Artist

Clay Blaker

Genre: Country ,Honky Tonk ,New Traditionalist ,Alt-Country
Origin: U.S.A
Listen on Coda
Clay Blaker earned his widest recognition by penning half a dozen numbers that George Strait placed on record, yet he has also built a steady regional following as frontman of the Texas Honky-Tonk Band and has issued four collections of his own songs. Born in Houston and raised in nearby Almeda, Texas, he absorbed contrasting musical tastes at home: his father favored big-band repertoire while his mother preferred country. The resulting range of influences runs from Glenn Miller to Ernest Tubb, and a family film captures the five-year-old Blaker in a green cowboy suit, singing Hank Williams’ “Hey Good Lookin’” on a Roy Rogers model guitar.

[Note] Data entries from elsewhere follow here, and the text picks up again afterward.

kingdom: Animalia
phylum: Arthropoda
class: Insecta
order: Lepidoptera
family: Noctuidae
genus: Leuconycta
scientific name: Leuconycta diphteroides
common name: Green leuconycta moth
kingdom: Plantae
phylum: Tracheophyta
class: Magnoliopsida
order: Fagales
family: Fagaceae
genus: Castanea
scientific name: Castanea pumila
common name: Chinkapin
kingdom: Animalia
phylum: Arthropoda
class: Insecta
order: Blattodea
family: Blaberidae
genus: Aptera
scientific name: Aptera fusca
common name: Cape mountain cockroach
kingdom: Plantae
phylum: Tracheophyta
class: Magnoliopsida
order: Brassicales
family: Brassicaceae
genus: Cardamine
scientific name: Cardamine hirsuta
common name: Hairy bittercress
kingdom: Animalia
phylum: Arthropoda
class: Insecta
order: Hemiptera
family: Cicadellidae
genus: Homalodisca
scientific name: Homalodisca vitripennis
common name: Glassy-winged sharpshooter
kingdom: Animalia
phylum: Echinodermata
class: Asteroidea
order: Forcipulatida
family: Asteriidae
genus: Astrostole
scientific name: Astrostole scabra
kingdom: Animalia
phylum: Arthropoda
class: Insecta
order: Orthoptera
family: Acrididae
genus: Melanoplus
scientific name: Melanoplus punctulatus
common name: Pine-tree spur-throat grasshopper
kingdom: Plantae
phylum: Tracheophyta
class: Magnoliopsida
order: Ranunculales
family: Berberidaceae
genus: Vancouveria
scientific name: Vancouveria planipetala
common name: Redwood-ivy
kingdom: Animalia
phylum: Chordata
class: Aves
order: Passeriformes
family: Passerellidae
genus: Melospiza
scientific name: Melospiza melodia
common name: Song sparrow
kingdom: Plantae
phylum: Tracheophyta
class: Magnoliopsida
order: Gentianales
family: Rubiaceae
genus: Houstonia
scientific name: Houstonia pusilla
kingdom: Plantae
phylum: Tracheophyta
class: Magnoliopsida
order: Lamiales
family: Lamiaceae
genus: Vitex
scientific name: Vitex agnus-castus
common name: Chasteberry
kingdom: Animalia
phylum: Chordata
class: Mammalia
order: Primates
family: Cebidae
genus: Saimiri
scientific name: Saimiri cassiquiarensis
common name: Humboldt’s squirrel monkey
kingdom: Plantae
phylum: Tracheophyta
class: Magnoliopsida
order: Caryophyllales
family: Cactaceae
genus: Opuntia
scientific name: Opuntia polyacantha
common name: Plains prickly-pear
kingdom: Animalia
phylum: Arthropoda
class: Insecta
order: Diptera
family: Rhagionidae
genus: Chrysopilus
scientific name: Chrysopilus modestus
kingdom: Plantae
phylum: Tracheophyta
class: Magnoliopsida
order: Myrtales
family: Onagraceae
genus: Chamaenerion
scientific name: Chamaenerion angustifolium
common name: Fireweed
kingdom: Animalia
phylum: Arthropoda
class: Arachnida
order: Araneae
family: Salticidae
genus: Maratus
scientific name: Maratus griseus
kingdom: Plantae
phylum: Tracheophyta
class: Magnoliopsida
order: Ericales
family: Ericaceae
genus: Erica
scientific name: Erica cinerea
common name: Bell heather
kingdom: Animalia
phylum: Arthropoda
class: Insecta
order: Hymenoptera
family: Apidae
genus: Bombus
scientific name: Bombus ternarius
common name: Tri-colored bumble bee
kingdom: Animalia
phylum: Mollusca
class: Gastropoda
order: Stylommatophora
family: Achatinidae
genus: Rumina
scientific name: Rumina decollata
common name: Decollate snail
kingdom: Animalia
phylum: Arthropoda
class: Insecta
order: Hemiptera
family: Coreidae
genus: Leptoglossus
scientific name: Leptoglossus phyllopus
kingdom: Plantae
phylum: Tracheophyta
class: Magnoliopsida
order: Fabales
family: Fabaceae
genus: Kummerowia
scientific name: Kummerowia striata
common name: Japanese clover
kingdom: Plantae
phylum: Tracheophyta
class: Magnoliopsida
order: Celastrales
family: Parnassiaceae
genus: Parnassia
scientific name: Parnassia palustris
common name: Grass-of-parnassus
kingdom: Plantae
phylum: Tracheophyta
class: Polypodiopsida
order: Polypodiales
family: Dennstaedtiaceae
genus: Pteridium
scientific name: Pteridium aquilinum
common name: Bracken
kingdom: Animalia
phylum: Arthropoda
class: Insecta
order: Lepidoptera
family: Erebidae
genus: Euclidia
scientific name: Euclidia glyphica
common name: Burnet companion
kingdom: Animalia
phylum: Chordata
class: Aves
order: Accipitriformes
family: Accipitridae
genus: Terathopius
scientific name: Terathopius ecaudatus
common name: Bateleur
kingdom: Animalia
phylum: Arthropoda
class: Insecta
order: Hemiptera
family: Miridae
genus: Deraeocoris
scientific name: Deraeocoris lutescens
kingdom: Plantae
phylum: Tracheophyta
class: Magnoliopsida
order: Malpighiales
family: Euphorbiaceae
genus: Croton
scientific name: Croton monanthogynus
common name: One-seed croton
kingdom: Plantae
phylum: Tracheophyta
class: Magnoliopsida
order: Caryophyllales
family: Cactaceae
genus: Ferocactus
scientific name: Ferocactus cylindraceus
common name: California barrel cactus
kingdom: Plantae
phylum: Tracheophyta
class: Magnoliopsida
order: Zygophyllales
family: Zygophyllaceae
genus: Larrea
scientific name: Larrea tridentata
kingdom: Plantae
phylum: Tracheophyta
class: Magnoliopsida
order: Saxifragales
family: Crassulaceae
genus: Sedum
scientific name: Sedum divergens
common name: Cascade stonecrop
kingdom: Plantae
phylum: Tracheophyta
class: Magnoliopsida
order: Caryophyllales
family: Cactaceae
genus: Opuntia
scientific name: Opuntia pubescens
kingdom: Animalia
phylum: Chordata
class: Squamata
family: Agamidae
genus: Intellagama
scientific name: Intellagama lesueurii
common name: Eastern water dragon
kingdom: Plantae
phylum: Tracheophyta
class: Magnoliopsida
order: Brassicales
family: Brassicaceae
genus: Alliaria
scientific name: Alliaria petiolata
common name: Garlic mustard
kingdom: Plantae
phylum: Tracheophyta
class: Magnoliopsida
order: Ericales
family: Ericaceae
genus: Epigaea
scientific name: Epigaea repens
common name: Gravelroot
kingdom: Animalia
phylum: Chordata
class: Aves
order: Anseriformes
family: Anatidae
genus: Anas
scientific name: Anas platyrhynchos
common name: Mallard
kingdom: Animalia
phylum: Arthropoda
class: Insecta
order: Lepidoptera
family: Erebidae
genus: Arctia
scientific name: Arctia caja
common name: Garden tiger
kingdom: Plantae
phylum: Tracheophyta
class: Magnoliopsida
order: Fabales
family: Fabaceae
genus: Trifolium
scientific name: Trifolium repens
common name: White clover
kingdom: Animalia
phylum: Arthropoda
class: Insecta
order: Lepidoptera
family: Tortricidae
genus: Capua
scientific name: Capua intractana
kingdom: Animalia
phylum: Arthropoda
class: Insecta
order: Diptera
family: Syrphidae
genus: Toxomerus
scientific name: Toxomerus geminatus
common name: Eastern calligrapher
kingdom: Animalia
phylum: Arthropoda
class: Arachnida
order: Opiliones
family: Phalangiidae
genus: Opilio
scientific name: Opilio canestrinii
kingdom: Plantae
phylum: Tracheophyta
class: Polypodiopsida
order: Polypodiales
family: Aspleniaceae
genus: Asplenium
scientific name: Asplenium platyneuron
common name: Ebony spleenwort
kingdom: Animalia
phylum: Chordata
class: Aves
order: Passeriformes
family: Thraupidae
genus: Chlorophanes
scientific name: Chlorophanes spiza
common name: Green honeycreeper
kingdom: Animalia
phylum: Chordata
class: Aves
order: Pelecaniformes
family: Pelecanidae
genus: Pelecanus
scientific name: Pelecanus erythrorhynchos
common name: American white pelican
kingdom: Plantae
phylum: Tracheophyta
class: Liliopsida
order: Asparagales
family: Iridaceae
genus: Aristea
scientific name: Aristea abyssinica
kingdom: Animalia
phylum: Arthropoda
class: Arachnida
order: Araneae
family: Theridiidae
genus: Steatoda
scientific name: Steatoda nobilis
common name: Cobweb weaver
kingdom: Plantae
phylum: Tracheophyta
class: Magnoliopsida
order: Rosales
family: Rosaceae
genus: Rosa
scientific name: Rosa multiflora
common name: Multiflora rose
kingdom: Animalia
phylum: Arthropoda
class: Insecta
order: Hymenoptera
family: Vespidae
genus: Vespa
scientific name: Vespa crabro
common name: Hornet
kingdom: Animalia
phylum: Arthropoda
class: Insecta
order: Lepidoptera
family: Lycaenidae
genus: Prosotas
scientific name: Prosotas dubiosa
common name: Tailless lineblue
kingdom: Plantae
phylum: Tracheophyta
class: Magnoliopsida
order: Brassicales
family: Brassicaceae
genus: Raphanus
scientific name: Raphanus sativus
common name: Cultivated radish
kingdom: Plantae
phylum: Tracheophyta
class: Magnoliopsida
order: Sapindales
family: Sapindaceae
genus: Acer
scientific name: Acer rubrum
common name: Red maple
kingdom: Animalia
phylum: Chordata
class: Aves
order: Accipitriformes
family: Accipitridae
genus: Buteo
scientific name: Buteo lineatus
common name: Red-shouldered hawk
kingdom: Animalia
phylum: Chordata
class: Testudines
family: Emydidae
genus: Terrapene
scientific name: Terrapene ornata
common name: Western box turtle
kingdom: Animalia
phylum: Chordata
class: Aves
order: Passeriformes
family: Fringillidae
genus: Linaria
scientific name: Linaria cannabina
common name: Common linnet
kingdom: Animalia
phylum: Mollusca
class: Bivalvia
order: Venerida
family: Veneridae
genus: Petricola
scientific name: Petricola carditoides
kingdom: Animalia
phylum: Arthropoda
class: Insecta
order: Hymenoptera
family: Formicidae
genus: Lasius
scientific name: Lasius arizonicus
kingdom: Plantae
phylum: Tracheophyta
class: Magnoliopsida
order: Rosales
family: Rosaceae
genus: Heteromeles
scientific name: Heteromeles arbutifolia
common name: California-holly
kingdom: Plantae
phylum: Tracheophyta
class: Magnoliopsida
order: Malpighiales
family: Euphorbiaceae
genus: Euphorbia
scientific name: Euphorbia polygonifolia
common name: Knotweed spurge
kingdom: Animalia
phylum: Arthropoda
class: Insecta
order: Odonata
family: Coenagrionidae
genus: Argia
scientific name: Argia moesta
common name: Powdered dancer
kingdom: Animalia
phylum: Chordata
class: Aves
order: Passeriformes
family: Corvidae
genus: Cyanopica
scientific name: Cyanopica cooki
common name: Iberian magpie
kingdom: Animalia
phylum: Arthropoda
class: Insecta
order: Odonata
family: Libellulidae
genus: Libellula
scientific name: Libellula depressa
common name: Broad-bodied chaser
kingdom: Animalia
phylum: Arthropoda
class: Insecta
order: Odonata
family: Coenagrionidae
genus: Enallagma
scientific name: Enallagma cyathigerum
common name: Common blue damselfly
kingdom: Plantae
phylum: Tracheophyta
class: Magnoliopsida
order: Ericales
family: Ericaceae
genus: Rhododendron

An avid surfer, Blaker moved to Maui in 1970, but music grew more central by 1973, drawing him to southern California to be close to friends who played in bands. He launched his own group in 1974 and worked the California coast until December 1976, when the Texas Honky-Tonk Band headed to Houston for a one-week break. Local response proved strong enough that the musicians decided to stay. Blaker began cutting tracks in Houston studios and released his first album, What a Way to Live, in 1981. That same year his longtime friend George Strait appeared on the charts. Blaker and his band supported Strait on many early tour dates, and Strait recorded Blaker’s “The Only Thing That I Have Left”—later re-recorded by Tim McGraw—for the 1982 album Strait from the Heart.

Over the following years Strait, LeAnn Rimes, Clay Walker, and Mark Chesnutt all recorded additional Blaker compositions, while Blaker himself continued to perform chiefly as a local act. His fourth album, Rumor Town, appeared in 1998; Welcome to the Wasteland followed three years later.